One-Shot Sensitivity-Aware Mixed Sparsity Pruning for Large Language Models
Hang Shao, Bei Liu, Bo Xiao, Ke Zeng, Guanglu Wan, Yanmin Qian
TL;DR
The paper tackles the challenge of deploying very large LLMs by enabling high-sparsity, one-shot pruning without retraining. It introduces an Improved Saliency Criterion (ISC) combined with Hessian-sensitivity aware mixed sparsity, using the Hutchinson estimator to approximate the Hessian trace and allocate per-weight or per-layer sparsity within a global budget. Key contributions include the ISC formulation, a practical sparsity-allocation algorithm guided by Hessian sensitivity, and state-of-the-art one-shot pruning performance at 50% sparsity, with compatibility to quantization and public code release. This work advances practical LLM compression, enabling substantial model size/latency reductions while maintaining accuracy, particularly at very high sparsity and when combined with quantization for further deployment efficiency.
Abstract
Various Large Language Models~(LLMs) from the Generative Pretrained Transformer(GPT) family have achieved outstanding performances in a wide range of text generation tasks. However, the enormous model sizes have hindered their practical use in real-world applications due to high inference latency. Therefore, improving the efficiencies of LLMs through quantization, pruning, and other means has been a key issue in LLM studies.
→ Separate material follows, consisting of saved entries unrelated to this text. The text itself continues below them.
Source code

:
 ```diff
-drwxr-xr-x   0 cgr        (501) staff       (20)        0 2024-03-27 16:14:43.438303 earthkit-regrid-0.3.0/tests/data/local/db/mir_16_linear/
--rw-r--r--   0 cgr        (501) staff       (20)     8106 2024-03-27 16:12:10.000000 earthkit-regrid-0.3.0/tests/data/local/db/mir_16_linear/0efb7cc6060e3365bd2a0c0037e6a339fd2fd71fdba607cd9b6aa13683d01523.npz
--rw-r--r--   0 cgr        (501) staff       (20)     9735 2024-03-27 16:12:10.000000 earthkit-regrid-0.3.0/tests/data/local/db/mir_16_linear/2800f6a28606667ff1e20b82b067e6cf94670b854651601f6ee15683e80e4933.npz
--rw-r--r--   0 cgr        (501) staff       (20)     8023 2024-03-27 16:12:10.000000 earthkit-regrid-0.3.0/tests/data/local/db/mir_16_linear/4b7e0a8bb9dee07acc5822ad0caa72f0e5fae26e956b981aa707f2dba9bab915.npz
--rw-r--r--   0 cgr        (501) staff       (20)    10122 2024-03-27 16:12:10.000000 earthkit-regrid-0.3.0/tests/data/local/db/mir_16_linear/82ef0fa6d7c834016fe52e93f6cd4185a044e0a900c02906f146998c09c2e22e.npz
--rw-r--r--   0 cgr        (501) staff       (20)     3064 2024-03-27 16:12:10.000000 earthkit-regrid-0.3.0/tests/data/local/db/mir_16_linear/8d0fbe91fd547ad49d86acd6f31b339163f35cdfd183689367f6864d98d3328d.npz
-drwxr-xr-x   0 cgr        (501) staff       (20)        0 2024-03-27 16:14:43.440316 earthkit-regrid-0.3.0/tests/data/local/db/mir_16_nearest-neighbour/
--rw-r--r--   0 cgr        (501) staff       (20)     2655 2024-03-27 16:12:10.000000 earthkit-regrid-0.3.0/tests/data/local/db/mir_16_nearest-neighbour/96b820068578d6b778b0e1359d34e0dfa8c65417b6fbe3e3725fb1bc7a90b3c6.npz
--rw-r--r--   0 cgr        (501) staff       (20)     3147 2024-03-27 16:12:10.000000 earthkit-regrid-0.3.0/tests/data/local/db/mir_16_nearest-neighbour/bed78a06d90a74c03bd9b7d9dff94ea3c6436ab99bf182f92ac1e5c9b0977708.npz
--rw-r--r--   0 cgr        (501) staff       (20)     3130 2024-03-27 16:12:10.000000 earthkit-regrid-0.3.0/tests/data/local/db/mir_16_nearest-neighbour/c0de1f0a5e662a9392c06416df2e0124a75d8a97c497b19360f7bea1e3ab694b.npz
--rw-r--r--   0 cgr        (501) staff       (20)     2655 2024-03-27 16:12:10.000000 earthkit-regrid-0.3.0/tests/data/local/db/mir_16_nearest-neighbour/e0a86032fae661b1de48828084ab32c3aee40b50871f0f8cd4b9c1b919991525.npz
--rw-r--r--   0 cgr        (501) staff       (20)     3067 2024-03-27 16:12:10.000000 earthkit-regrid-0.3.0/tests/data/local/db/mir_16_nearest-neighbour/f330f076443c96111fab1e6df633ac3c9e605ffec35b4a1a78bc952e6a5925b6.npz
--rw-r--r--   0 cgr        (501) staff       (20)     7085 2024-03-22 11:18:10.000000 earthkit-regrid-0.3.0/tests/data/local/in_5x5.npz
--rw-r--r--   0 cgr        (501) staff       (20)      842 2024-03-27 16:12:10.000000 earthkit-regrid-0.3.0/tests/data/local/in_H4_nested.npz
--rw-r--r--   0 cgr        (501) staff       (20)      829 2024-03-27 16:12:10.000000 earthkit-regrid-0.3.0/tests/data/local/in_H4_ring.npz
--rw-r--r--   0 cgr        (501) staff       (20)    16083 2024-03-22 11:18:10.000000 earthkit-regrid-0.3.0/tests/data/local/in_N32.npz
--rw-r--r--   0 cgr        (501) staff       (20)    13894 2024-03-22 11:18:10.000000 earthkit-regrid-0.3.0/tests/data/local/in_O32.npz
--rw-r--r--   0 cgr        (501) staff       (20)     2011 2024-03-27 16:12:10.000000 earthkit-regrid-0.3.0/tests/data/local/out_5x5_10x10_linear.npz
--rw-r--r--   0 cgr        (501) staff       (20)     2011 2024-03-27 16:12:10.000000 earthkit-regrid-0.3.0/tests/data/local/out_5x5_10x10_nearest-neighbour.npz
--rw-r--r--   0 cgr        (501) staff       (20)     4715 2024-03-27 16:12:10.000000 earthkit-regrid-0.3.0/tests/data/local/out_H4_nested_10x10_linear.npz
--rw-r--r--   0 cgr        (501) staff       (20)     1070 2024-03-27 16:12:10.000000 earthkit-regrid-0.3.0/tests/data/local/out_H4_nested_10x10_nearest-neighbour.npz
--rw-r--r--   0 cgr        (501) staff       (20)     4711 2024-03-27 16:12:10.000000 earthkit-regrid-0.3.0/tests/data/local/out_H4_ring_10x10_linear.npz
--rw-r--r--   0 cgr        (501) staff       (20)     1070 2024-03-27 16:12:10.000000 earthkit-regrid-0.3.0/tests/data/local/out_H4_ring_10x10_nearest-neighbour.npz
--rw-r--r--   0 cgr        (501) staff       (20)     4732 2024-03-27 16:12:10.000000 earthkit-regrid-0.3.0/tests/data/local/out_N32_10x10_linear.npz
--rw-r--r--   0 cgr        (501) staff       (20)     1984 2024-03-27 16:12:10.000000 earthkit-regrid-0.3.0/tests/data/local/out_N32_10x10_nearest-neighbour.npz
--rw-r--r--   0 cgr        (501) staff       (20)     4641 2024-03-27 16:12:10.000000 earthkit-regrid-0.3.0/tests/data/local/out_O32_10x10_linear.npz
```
In this work, we propose a method based on Hessian sensitivity-aware mixed sparsity pruning to prune LLMs to at least 50% sparsity without the need of any retraining. It allocates sparsity adaptively based on sensitivity, allowing us to reduce pruning-induced error while maintaining the overall sparsity level. The advantages of the proposed method exhibit even more when the sparsity is extremely high. Furthermore, our method is compatible with quantization, enabling further compression of LLMs. We have released the available code.